#### Document excerpt
We do agree with the Reviewer that the statement “neither OCT RNFL nor GCC improvement were observed, following the surgery." should be reworked. In the presented case, RNFL and GCC thicknesses measured with SS-OCT were significantly decreased in the affected eye compared to the opposite eye and the temporal part of the optic disc was pale. To the best of our knowledge, the changes of the RNFL and GCC/GCIPL thicknesses in compression syndrome and after decompression in the course of SOMs have not been evaluated so far. On the basis of the literature on compressive optic neuropathy in the course of pituitary adenoma with chiasmal compression or dysthyroid orbitopathy we may assume that the possibility of GCC or RNFL recovery following decompression was rather impossible in our clinical case. The statement on page 16, lines 587-588 was replaced by a new one. Now it says: “Persistently decreased SS-OCT RNFL and GCC in the affected eye were observed through the 78-month observation”.

 

Ref.

  1. Agarwal R, Jain VK, Singh S. et al. Segmented retinal analysis in pituitary adenoma with chiasmal compression: A prospective comparative study Indian J Ophthalmol 2021;69(9):2378-2384.doi: 10.4103/ijo.IJO_2086_20.

#### Information provided

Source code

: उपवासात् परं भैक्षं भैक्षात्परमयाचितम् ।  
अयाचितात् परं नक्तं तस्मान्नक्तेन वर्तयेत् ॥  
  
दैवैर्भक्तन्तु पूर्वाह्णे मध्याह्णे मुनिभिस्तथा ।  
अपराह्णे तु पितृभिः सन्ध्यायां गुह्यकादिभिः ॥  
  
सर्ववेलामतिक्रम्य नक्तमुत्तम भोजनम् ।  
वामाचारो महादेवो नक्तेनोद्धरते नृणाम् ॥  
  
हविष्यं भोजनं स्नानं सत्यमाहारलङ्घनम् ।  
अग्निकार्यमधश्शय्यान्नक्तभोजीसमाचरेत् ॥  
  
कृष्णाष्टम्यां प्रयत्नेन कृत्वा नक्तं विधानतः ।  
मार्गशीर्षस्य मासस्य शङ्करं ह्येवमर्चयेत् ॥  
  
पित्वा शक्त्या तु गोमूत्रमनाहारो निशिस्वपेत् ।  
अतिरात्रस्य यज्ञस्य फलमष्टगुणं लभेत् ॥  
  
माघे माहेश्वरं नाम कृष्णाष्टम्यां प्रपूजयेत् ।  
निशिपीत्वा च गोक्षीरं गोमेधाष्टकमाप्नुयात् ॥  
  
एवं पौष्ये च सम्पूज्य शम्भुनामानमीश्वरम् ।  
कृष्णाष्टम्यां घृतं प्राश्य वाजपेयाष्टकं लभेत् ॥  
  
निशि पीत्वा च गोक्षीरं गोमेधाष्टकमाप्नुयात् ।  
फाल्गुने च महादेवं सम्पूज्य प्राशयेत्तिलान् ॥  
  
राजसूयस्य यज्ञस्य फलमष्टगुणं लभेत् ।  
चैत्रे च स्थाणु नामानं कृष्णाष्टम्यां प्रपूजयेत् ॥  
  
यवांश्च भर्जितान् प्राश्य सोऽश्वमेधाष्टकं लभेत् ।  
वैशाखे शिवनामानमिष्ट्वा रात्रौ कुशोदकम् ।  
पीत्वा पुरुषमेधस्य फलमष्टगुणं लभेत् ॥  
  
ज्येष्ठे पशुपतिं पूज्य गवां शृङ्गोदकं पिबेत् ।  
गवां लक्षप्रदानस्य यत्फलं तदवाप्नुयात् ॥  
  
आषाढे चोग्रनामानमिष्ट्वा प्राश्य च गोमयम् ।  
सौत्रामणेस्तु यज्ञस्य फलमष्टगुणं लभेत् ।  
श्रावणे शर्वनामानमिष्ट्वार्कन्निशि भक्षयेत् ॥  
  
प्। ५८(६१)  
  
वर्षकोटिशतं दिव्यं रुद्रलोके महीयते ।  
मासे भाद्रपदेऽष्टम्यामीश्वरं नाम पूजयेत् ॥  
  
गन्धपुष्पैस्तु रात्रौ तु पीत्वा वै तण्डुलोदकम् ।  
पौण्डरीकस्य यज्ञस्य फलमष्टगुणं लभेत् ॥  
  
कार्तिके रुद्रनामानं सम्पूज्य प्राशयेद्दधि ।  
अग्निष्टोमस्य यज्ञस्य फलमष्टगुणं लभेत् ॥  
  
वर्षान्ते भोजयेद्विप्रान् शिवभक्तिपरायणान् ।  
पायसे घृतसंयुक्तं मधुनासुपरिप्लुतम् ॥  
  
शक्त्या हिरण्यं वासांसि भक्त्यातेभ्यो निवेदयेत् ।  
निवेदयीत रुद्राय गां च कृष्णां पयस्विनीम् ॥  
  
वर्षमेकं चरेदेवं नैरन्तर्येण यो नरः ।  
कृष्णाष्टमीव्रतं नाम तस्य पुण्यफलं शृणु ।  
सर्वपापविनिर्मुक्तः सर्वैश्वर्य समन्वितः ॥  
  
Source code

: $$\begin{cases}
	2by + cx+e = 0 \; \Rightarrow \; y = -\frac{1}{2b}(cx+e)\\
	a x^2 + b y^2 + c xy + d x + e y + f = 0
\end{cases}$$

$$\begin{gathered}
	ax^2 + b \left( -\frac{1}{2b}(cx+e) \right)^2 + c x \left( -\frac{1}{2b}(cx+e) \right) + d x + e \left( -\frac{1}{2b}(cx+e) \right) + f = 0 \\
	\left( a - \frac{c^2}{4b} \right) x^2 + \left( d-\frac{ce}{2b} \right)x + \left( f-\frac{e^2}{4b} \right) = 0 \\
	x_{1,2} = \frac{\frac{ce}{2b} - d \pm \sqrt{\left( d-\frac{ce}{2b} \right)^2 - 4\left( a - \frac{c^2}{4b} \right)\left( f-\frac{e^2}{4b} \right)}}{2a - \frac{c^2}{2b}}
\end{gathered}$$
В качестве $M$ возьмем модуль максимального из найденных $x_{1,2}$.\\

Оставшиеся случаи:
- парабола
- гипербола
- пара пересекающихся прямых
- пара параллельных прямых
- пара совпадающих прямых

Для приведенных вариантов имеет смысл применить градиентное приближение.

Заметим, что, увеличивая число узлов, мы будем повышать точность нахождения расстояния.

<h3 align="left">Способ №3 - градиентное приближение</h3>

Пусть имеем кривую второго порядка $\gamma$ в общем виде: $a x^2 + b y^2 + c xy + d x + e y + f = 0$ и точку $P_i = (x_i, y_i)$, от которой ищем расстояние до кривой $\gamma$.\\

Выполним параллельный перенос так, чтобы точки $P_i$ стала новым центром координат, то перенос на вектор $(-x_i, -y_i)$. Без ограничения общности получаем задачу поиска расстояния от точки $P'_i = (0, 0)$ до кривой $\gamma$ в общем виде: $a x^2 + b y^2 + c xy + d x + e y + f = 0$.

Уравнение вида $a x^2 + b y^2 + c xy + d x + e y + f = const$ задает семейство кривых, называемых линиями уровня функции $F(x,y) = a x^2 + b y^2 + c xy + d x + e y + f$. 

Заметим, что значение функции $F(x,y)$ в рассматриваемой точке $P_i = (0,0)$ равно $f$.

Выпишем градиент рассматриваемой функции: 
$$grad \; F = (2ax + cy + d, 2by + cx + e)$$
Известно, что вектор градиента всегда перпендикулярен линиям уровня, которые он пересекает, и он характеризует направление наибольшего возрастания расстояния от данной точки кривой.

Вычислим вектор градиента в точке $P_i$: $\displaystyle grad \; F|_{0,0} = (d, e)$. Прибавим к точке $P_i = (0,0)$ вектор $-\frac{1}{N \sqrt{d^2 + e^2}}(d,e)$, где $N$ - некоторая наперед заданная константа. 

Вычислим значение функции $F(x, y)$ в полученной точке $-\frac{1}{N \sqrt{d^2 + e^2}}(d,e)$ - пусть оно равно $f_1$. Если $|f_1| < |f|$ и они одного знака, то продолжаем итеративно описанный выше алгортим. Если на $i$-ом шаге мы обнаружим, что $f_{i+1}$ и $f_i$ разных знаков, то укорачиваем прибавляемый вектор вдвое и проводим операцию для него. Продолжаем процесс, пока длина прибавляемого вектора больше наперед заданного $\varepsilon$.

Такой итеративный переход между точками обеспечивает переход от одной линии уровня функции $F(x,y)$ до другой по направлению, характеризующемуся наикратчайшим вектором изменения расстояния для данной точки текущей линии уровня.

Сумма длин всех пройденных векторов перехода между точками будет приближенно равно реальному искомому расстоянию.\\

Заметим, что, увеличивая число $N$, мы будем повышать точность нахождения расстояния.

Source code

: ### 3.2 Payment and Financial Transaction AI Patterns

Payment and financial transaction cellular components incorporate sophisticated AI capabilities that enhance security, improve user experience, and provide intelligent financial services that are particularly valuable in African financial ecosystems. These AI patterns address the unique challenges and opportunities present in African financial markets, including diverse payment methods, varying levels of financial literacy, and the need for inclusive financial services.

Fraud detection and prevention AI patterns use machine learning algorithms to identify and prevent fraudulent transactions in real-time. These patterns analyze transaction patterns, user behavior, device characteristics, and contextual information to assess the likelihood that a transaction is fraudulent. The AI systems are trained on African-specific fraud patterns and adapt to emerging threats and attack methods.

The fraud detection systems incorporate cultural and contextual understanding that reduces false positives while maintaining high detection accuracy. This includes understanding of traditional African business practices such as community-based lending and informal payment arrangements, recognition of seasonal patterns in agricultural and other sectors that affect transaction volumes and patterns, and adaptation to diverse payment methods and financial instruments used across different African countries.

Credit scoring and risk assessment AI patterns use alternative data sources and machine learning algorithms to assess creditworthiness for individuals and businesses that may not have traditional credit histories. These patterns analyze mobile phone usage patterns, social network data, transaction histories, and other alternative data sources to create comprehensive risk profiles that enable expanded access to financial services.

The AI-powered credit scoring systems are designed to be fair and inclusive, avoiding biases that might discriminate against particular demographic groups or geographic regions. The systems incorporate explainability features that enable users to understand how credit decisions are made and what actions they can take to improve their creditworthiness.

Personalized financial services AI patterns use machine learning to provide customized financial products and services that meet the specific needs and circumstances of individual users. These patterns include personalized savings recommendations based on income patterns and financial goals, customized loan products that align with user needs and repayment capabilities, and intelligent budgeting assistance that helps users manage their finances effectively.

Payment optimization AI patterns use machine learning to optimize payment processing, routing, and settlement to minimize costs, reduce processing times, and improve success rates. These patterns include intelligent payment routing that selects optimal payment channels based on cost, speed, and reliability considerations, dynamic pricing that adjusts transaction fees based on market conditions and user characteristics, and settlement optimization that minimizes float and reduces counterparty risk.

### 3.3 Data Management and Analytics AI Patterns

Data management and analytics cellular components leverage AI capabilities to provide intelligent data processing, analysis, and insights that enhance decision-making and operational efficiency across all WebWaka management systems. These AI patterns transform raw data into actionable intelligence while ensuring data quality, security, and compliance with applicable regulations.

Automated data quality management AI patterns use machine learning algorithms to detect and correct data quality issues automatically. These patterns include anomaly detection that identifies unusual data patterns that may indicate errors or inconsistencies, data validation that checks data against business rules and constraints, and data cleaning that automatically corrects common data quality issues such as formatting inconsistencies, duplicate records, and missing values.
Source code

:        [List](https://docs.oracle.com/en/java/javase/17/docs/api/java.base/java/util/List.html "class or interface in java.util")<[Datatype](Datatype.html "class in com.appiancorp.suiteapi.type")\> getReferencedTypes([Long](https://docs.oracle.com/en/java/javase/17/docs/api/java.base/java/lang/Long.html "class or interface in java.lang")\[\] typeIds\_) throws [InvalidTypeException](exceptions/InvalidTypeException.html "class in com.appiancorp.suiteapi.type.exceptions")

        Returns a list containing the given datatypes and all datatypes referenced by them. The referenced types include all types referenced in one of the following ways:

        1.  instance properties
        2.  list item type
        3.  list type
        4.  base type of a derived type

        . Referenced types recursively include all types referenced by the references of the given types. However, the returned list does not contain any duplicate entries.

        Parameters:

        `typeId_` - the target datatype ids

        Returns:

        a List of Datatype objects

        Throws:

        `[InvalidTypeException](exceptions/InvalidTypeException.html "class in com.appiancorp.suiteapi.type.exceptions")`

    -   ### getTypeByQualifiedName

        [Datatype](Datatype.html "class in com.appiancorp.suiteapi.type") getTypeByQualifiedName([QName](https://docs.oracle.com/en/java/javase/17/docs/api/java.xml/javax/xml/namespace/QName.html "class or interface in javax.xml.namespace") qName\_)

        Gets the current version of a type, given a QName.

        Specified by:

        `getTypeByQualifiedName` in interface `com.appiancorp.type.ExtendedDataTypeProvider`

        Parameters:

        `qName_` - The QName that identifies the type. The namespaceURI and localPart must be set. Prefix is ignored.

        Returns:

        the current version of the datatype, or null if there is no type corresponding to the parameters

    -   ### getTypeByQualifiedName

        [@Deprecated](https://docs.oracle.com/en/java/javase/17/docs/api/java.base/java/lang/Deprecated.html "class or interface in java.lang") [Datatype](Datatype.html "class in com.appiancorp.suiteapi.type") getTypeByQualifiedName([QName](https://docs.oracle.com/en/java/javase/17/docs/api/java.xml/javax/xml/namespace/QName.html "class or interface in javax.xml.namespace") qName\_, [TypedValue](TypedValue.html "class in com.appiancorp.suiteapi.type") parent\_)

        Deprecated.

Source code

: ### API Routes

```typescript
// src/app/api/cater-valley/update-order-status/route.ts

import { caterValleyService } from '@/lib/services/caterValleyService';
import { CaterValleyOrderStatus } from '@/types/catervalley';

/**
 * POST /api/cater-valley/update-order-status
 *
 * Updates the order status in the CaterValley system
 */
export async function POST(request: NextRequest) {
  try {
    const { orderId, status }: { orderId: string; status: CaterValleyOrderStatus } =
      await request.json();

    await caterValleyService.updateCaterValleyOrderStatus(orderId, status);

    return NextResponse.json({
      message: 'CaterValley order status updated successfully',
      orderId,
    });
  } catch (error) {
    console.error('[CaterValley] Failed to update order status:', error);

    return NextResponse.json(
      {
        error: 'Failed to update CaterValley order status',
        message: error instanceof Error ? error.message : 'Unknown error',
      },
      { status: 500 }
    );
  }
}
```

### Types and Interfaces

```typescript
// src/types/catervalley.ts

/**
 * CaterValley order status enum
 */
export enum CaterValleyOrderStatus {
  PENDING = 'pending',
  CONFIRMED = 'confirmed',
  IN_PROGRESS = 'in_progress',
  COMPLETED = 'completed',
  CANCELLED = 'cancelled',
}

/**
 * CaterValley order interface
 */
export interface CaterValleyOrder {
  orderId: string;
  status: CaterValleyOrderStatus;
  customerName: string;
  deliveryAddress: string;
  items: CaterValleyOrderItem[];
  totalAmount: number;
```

#### Directions for this task
In the document excerpt above, how many months did the observation last according to the replacement statement?

#### Exercise output
78 months.